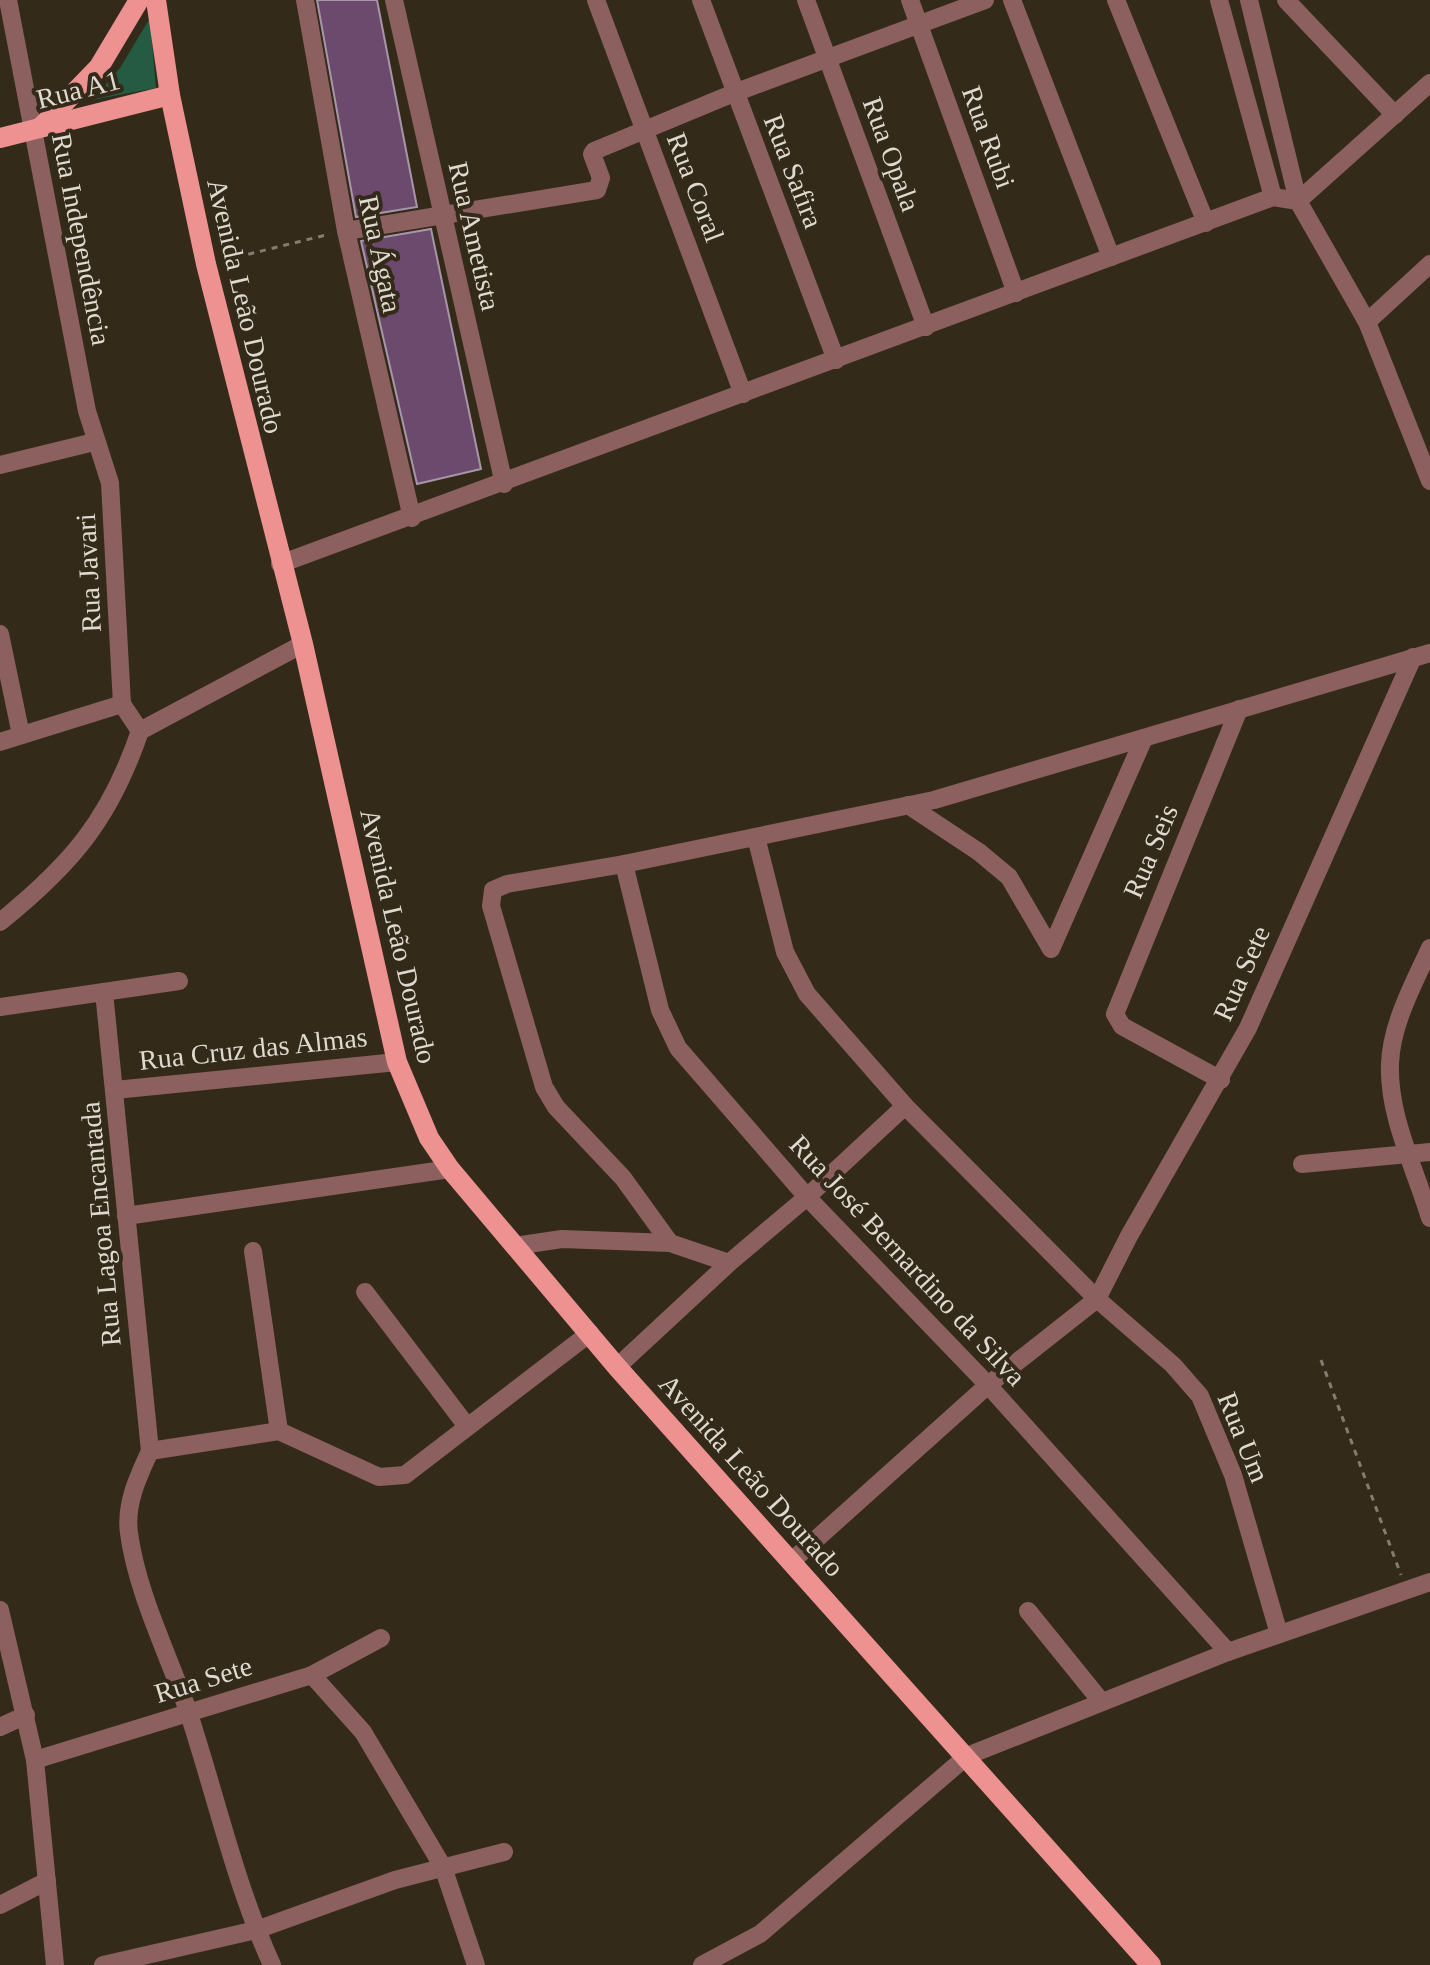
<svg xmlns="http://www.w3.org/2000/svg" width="1430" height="1965" font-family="'Times New Roman',serif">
<rect width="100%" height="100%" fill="#332a1a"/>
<polygon fill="#265b43" points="150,18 156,88 92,100 120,68"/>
<g fill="#6c4a6e" stroke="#a696a7" stroke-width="2">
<polygon points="317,0 377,0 417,207 356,217"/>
<polygon points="431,229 481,469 417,484 361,241"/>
</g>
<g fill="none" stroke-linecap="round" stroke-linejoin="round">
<g stroke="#847d6f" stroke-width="3" stroke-dasharray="6 6" stroke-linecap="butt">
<polyline points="225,260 330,234"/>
<polyline points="1321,1360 1401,1575"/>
</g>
<g stroke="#8c605f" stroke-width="18">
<polyline points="8,0 87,411 110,483 122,704"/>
<polyline points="305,0 346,231 412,518"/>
<polyline points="394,0 504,484"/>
<polyline points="596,0 743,394"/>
<polyline points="701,0 836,360"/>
<polyline points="806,0 926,327"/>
<polyline points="910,0 1016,293"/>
<polyline points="1012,0 1111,257"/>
<polyline points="1116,0 1206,223"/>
<polyline points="1219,0 1273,197"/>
<polyline points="1249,0 1298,201 1430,83"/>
<polyline points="1286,0 1395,115"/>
<polyline points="346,231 597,190 601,178 592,154 594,151 734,93 985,0"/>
<polyline points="1367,322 1430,264"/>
<polyline points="0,465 94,442"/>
<polyline points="280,564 1273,197 1298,201 1367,322 1430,481"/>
<polyline points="0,634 21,735"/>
<polyline points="122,704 140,731 303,644"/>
<polyline points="0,742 122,704"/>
<polyline points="908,805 979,852 1009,877 1051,949 1144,738"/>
<polyline points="756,837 785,952 807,994 905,1106 1097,1299 1173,1365 1200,1396 1233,1475 1279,1634"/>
<polyline points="624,864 660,1010 678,1048 807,1197 988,1385 1228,1652"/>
<path d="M0,922C72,864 110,819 140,731"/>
<path d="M1430,948C1414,983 1391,1025 1390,1064C1388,1116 1415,1168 1430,1218"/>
<path d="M104,992L150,1451C138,1477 125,1504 129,1533C137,1593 168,1654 188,1711C216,1796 235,1884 272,1965"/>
<polyline points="0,1007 179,981"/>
<polyline points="1221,1080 1122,1026 1115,1014 1239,709"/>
<polyline points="115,1090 397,1062"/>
<polyline points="905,1106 807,1197 729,1263 670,1243 623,1178 556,1107 544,1087 491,906 493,890 507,884 624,864 934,800 1430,653"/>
<polyline points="1302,1164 1430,1152"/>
<polyline points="126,1216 450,1169"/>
<polyline points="515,1246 562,1239 670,1243"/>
<polyline points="253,1251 279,1431"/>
<polyline points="365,1292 466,1425"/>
<polyline points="617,1367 729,1263"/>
<polyline points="150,1451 279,1431 379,1477 405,1475 590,1333"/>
<polyline points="793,1560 988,1385 1097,1299 1129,1236 1248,1028 1413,657"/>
<polyline points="0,1610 35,1760 55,1965"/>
<polyline points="1028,1611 1100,1700"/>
<polyline points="312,1675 363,1732 443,1867 476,1965"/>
<polyline points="0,1727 26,1715"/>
<polyline points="35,1760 312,1675 381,1638"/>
<polyline points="0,1905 47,1881"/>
<polyline points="103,1965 256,1930 395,1880 504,1852"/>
<polyline points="702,1965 760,1934 967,1756 1228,1652 1430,1582"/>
</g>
<g stroke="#ed9291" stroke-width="20">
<polyline points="156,0 170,95 206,264 303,644 397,1062 429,1138 450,1169 617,1367 1151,1965"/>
<polyline points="42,126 99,67 139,0"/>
<polyline points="0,138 170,95"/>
</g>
</g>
<g text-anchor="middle" stroke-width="8" stroke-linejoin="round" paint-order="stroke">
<g font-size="28" fill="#dfdacf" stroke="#332a1a">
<text transform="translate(78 89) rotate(-14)" y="10">Rua A1</text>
<text transform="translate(989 137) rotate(70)" y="10">Rua Rubi</text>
<text transform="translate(892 154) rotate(70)" y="10">Rua Opala</text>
<text transform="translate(794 171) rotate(69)" y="10">Rua Safira</text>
<text transform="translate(696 187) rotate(69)" y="10">Rua Coral</text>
<text transform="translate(475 236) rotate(77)" y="10">Rua Ametista</text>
<text transform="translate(82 239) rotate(79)" y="10">Rua Independência</text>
<text transform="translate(381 254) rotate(78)" y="10">Rua Ágata</text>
<text transform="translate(246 306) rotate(77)" y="10">Avenida Leão Dourado</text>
<text transform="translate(88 573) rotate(-93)" y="10">Rua Javari</text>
<text transform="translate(1150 851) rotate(-67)" y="10">Rua Seis</text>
<text transform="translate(399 936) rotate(77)" y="10">Avenida Leão Dourado</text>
<text transform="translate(1241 973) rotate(-66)" y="10">Rua Sete</text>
<text transform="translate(253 1048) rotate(-6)" y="10">Rua Cruz das Almas</text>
<text transform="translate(100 1224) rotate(-95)" y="10">Rua Lagoa Encantada</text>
<text transform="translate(908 1260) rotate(47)" y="10">Rua José Bernardino da Silva</text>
<text transform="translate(1244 1437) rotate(68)" y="10">Rua Um</text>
<text transform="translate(752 1475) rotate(48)" y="10">Avenida Leão Dourado</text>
<text transform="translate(203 1679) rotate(-17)" y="10">Rua Sete</text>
</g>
</g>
</svg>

[What you should do] For each line in the entries that contains the string "linecap", make a copy.

[Answer to the problem]
<g fill="none" stroke-linecap="round" stroke-linejoin="round">
<g stroke="#847d6f" stroke-width="3" stroke-dasharray="6 6" stroke-linecap="butt">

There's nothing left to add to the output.